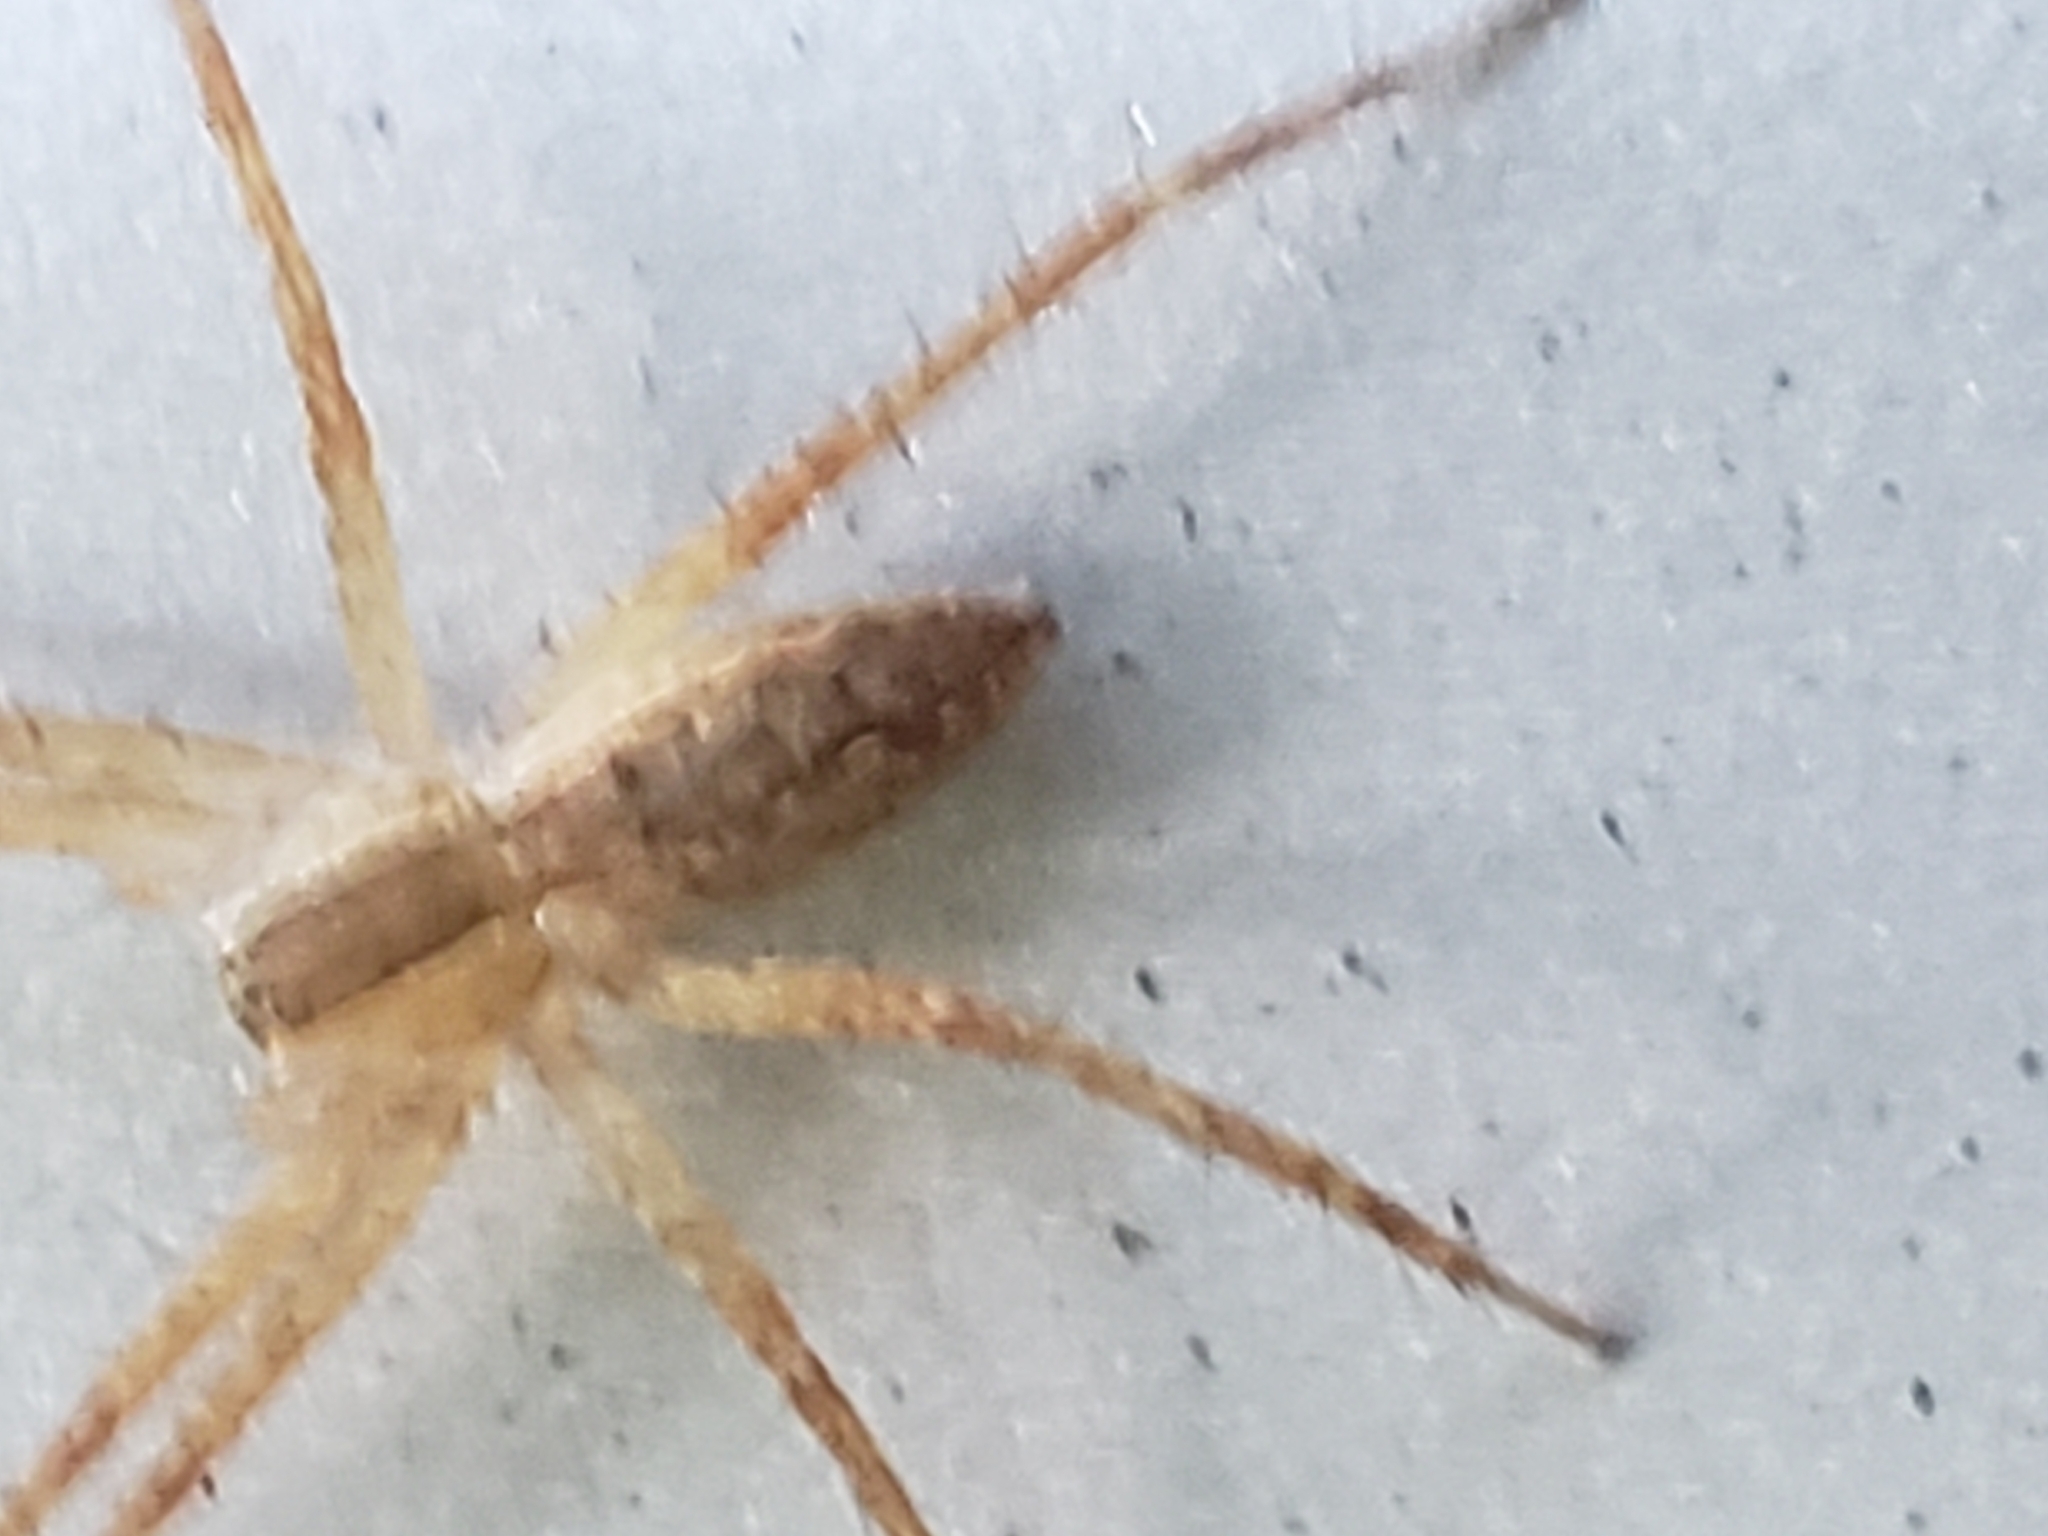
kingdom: Animalia
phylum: Arthropoda
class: Arachnida
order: Araneae
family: Pisauridae
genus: Pisaurina
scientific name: Pisaurina mira
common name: American nursery web spider
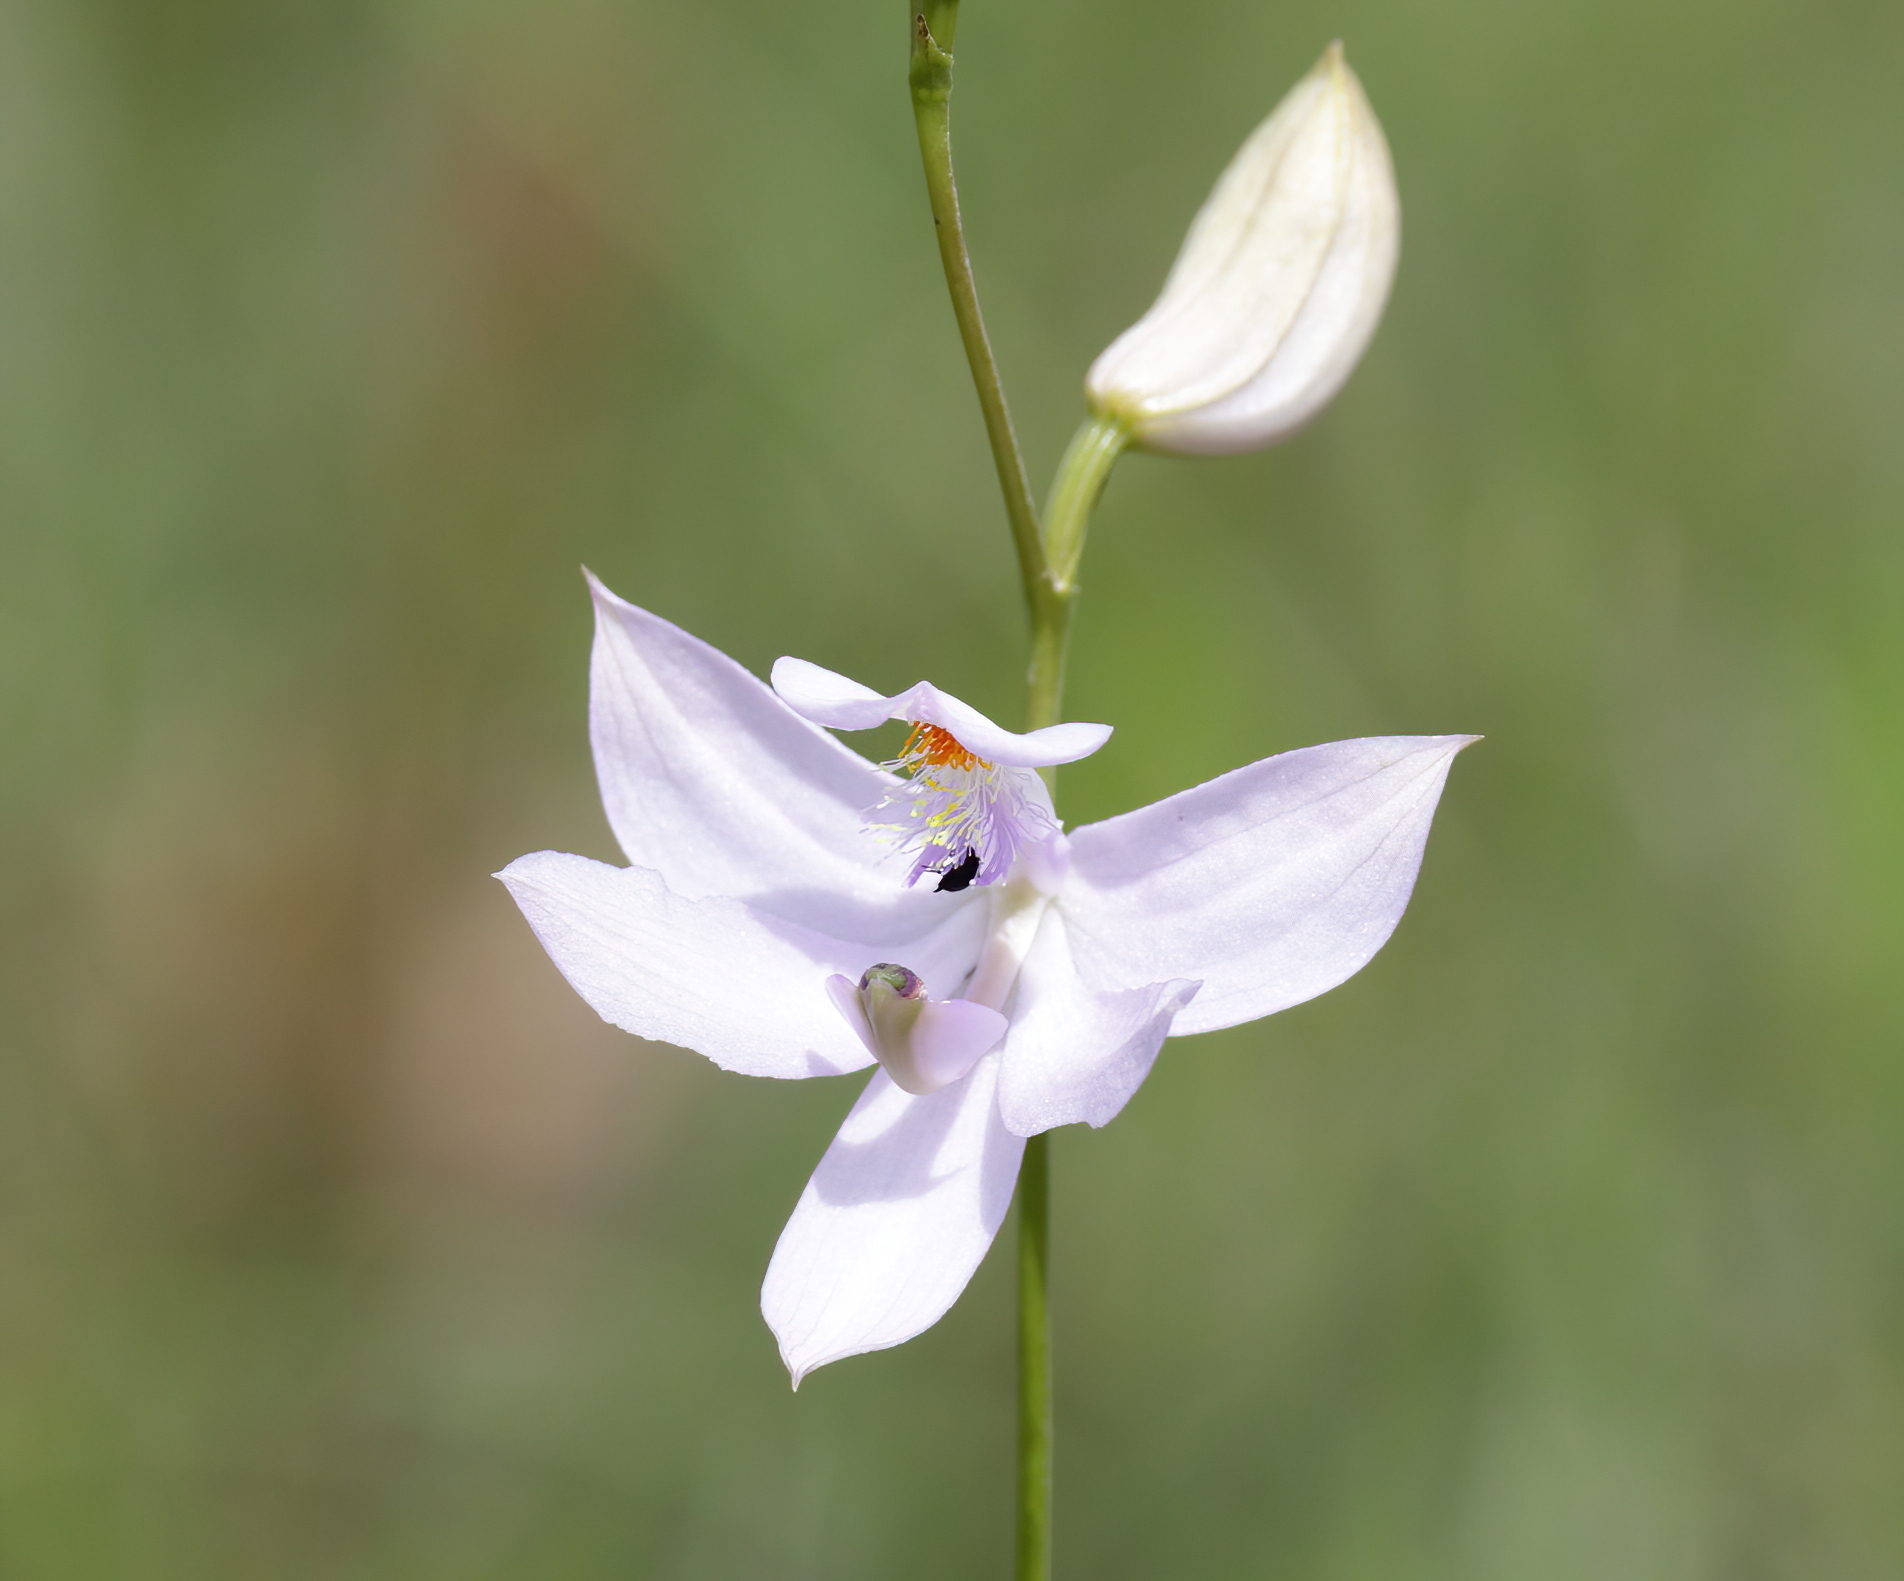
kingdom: Plantae
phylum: Tracheophyta
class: Liliopsida
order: Asparagales
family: Orchidaceae
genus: Calopogon
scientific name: Calopogon tuberosus
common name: Grass-pink
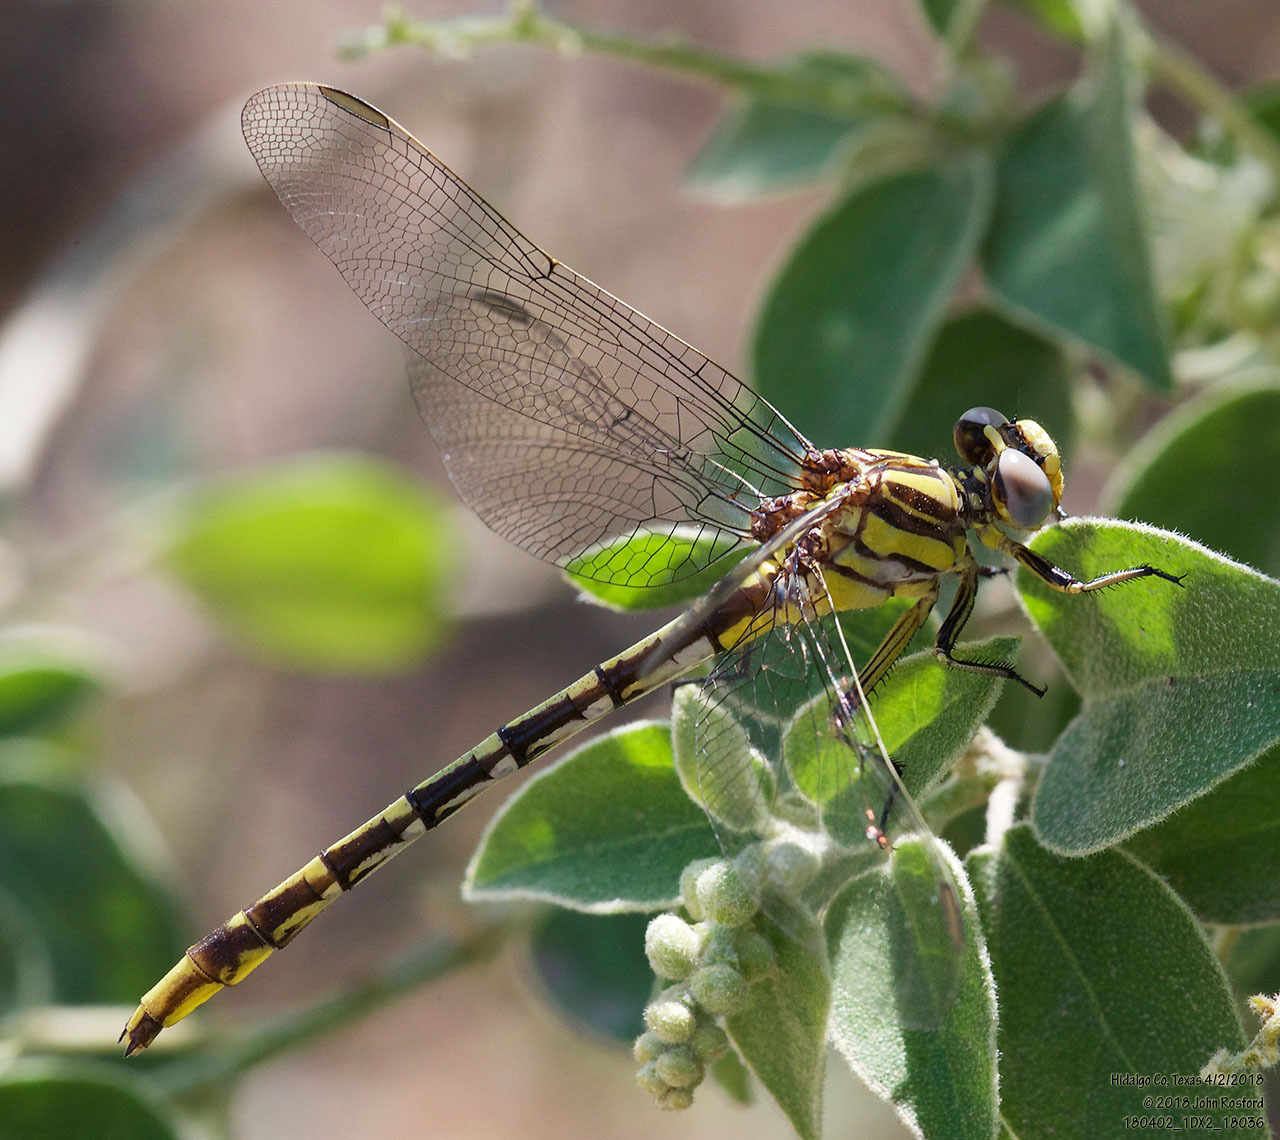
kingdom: Animalia
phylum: Arthropoda
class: Insecta
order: Odonata
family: Gomphidae
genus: Phanogomphus
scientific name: Phanogomphus militaris
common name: Sulphur-tipped clubtail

What is expected
Write out word for word the lines above, starting with the line that contains "order: Odonata" and continuing through the last line of the rows.

Answer to the exercise
order: Odonata
family: Gomphidae
genus: Phanogomphus
scientific name: Phanogomphus militaris
common name: Sulphur-tipped clubtail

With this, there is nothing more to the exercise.